They get all the privileges!

I wasn't allowed to play football/soccer...

I was bright, but some of my teacher's only thought I was a big trouble maker, because I wasn't quiet and girly like the others...

This is not fair.

Cameron never allowed me to get on that pitch and play football. IT WASN'T FAIR. IT WASN'T FAIR. WHY AM I NOT A BOY? WHY THE HELL AM I A GIRL? WHAT IN THE ACTUAL FUCK DID I DO TO DESERVE A GIRL BODY! FUCK YOU ALL!

Kinji...

He was the only one who wanted me to join. But I couldn't. He couldn't do anything about... yet he still gave me encouragement, despite being teased and frowned upon...

Thank you so much, Kin... what you said back then was very important to me, you know?

They told me I wasn't good. WHAT KIND OF A FUCKING EXCUSE WAS THAT? THEY HADN'T SEEN ME FUCKING PLAY IN A WHOLE YEAR? WHAT FUCKING SAY DO YOU HAVE, IF I'M GOOD OR NOT? FUCK YOU

WHY, WHY DID THIS HAVE TO HAPPEN? THIS ISN'T FAIR, I WANT TO BE A BOY, THIS IS NOT FAIR!

At home, I used to cry about this...

I shrugged it off at school... it wasn't fair... I WANT TO BE A BOY, I WANT TO BE A BOY!

Kinji, I cannot thank you more for what you had said before, for if it hasn't been for you, I woulda completely quit on a game i loved. Thank you. Thank you!

And to my teacher, thank you so, so much for forcing me into that game. Thank you, thank you, thank you!

It means so much to me...

I will never forget those lonely, longing days sitting just outside the pitch, watching something snatched away from me due to my gender.

They were so privileged it was stupid. Several times they failed so terribly I sneered at them.

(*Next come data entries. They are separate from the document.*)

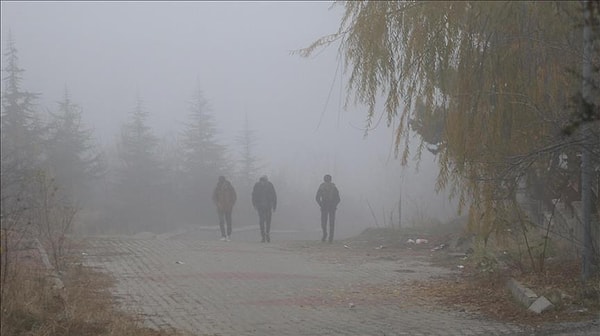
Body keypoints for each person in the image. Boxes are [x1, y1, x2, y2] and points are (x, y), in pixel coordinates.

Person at [315, 174, 340, 243]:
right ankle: (330, 238)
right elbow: (338, 199)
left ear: (324, 179)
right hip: (331, 207)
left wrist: (321, 205)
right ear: (330, 179)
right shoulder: (334, 187)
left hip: (324, 206)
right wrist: (334, 205)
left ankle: (325, 235)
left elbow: (317, 198)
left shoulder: (322, 187)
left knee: (323, 222)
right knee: (331, 223)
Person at [252, 175, 277, 242]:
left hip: (268, 206)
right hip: (260, 207)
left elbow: (274, 195)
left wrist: (274, 206)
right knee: (261, 221)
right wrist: (254, 204)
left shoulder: (270, 185)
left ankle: (267, 233)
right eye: (262, 181)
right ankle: (263, 236)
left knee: (268, 221)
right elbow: (253, 195)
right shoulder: (257, 186)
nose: (263, 183)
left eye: (264, 181)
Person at [212, 176, 237, 241]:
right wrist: (217, 204)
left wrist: (231, 204)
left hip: (228, 207)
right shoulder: (217, 188)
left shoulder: (230, 188)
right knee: (221, 221)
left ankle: (228, 235)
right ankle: (223, 235)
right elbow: (214, 197)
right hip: (220, 207)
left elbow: (234, 196)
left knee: (228, 221)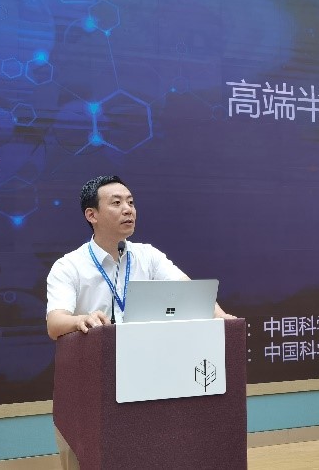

I wasn't fair... it wasn't fair... it wasn't fair...

It wasn't fair

I remember Eugene's little sister, one year younger than us, was allowed to play on the other side, where the other grades played, but only because her brother was so good. SHE wasnt

I don't think I can ever be able to forgive anyone for the pain they inflicted on me. I will never forget or forgive.

I remember I tackled Eugene, but, he tackled me back and he scored. If anyone had a working brain, they'd figure out that if it weren't for me, the ball would already be inside the goal

I was critized so much. I don't think they didn't realize, I was simply critized cuz i was a girl.

It hurt.

Kin... thank you so much for pulling me through that...

Even on that day I scored 3 goals in 30 minutes... I was happy, I was the top scorer

Yet something inside of me burned like fire, hating and hating everyone who thought I sucked because I was a girl. I hated them so much inside... because they had something I knew I would never get, took it all for granted, them discriminated those who didn't have it...

I hate them, to this day

I hate them inside so much

You know. This must be what Sachiko felt like. She saw life, and she took it away because she didn't have that, and her life was taken from her all the same. She knew how much everyone else was suffering

Inside me, I want to strip Cameron and the others of their gender privileges... and I to see how they feel. I want to hurt them as much as they hurt me... I want them to know how much it hurts.

Maybe I understand Sachiko very well. Maybe I'm a psychopath. Or maybe I've just been hurt a lot. I don't know... but I always feel that I need revenge for that, you know?